• _ASSIGNED TASK_
In the text on The Flaming Hour below, write out word for word the part from "The Flaming Hour" to "Gentleman From America.".

• _QUOTED PASSAGE_
The Flaming Hour is a 1922 American drama film directed by Edward Sedgwick and written by George Randolph Chester. The film stars Frank Mayo, Helen Ferguson, Melbourne MacDowell, Charles Clary, Albert MacQuarrie and Tom Kennedy. The film was released on December 12, 1922, by Universal Film Manufacturing Company.

The film is a member of the Universal-produced and Carl Laemmle-selected "The Laemmle Nine", which also includes A Dangerous Game, The Ghost Patrol, Kindled Courage, The Scarlet Car, The Power of a Lie, The First Degree, The Love Letter, and The Gentleman From America.

==Plot==
As described in a film magazine, the black powder and fireworks plant of Danby and Son is under the management of Bruce Henderson (Mayo). He loves Lucille (Ferguson), daughter of John Danby (MacDowell). Sales manager Richard Mower (Clary) is his rival for Lucille's affections. Bruce and the elder Danby quarrel, and Bruce is discharged, but Lucille stays faithful to him and they are married. Richard takes Bruce's place, but Danby is unaware that the promoted sales manager is stealing from him. The peace of Bruce's wedded life vanishes when Richard makes a call on Lucille. Bruce flares into a rage and makes such an exhibition of himself that his wife leaves him, returning to her father. The deserted husband goes fast downhill, but is still anxious to protect the Danby's from Richard's crooked work in the plant. Bruce, disguised, gets a job as a laborer in the plant and secures final evidence of Richard's guilt. Danby and his daughter enter the plant and witness a robbery executed by Richard and a confederate. Richard locks his employer and Lucille in a vault. Encountering Bruce outside, he fires a shot but misses him. The bullet strikes some fireworks and the plant explodes in sections. Bruce struggles desperately through the furnace of projectiles and exploding dynamite and rescues his wife and her father.

• _DATA EXCERPTS_
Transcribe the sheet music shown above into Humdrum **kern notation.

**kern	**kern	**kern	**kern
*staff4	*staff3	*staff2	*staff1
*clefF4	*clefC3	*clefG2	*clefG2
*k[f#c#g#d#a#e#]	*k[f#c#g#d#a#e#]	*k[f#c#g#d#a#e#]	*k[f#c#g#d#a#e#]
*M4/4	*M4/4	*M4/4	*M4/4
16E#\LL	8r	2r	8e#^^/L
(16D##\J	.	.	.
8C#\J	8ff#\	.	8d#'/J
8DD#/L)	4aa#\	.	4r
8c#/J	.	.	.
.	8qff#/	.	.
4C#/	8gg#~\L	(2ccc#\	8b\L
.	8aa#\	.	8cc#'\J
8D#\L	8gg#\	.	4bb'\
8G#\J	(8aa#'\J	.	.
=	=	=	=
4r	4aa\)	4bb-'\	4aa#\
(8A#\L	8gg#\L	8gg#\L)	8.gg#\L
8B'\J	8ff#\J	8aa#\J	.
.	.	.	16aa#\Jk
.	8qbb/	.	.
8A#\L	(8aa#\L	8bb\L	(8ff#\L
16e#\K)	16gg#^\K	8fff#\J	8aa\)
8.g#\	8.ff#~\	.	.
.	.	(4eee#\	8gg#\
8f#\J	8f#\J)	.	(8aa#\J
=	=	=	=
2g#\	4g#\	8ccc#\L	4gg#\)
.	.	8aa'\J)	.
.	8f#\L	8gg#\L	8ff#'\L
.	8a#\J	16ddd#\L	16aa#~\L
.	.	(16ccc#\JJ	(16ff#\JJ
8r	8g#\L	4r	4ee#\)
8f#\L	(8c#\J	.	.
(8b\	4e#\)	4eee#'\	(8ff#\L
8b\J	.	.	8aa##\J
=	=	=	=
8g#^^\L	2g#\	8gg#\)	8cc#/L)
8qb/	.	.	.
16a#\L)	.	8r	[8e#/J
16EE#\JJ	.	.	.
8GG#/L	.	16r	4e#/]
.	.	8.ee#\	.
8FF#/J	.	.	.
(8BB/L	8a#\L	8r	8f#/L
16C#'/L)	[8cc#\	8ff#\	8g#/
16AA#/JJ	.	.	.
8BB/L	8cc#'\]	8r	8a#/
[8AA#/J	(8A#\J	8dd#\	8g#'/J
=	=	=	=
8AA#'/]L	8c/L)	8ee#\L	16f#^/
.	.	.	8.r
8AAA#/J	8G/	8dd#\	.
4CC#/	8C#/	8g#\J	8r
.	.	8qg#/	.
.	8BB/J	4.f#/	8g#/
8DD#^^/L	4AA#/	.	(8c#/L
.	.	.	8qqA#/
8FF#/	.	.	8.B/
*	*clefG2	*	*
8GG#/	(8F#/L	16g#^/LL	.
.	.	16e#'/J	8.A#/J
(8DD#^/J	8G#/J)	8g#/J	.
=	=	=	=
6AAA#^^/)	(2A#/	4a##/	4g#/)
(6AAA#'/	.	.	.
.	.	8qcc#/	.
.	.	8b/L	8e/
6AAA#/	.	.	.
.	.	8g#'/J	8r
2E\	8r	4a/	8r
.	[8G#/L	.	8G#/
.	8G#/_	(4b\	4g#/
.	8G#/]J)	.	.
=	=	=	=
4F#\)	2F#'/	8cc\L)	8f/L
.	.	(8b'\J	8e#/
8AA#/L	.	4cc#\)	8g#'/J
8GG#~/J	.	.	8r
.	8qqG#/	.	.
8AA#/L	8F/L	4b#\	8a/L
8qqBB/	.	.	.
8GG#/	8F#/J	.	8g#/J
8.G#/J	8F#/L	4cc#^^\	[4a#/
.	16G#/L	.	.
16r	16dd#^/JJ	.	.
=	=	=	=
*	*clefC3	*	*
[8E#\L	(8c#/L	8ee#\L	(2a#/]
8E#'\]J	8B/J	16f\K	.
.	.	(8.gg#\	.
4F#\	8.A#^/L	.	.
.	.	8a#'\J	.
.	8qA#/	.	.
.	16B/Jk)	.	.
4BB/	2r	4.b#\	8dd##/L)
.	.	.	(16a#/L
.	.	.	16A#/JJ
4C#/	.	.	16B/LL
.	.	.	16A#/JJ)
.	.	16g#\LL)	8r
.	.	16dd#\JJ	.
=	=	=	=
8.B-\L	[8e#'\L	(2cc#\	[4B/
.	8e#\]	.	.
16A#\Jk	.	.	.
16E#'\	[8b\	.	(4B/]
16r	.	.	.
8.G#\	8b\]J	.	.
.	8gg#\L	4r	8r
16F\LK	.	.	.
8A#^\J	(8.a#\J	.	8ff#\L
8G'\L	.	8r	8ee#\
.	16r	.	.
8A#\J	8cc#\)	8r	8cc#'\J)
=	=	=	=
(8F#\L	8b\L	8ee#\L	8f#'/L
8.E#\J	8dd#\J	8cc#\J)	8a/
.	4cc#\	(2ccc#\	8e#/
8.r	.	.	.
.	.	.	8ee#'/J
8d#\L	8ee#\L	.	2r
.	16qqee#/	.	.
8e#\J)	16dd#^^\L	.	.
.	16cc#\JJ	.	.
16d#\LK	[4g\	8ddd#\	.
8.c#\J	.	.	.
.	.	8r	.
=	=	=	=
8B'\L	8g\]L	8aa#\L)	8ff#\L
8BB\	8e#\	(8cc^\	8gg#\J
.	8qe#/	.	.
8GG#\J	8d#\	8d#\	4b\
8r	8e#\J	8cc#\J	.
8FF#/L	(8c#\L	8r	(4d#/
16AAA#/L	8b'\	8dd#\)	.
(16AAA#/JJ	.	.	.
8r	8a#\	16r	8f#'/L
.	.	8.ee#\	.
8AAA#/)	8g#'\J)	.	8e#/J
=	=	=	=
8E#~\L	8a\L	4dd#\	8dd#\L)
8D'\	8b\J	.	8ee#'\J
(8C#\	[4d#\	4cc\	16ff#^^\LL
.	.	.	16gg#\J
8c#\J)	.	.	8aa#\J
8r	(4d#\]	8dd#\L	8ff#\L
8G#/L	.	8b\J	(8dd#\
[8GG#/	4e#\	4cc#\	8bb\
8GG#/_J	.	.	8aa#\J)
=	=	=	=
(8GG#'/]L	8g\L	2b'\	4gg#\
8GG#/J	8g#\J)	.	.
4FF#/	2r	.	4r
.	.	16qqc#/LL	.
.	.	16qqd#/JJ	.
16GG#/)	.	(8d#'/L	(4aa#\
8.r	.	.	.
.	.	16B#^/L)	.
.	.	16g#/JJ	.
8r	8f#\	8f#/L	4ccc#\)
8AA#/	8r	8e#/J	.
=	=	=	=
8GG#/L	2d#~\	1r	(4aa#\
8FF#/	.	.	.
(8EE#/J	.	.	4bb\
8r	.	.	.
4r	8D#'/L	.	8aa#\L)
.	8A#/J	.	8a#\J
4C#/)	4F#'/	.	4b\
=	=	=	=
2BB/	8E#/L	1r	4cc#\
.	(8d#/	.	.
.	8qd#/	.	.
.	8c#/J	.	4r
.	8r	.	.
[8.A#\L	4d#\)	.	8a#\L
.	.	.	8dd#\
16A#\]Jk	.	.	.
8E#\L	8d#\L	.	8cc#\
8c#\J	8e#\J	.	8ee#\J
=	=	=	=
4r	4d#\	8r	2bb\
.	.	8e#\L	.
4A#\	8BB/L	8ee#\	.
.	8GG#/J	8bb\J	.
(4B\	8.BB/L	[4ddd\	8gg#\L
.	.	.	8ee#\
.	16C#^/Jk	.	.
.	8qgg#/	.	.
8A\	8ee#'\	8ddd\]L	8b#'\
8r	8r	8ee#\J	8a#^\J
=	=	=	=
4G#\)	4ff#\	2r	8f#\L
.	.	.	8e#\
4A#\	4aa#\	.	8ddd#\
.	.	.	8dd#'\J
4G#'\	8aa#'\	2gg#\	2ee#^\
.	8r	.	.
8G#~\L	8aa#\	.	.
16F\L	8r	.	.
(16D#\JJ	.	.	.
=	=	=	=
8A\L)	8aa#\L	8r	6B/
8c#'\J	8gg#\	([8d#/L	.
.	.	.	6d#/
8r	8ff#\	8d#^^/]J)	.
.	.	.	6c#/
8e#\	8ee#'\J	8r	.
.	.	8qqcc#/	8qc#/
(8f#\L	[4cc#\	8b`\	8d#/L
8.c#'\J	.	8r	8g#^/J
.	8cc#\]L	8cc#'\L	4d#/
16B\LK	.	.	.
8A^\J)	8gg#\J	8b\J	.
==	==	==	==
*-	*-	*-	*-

• _RESPONSE FOR THIS EXERCISE_
The Flaming Hour is a 1922 American drama film directed by Edward Sedgwick and written by George Randolph Chester. The film stars Frank Mayo, Helen Ferguson, Melbourne MacDowell, Charles Clary, Albert MacQuarrie and Tom Kennedy. The film was released on December 12, 1922, by Universal Film Manufacturing Company.

The film is a member of the Universal-produced and Carl Laemmle-selected "The Laemmle Nine", which also includes A Dangerous Game, The Ghost Patrol, Kindled Courage, The Scarlet Car, The Power of a Lie, The First Degree, The Love Letter, and The Gentleman From America.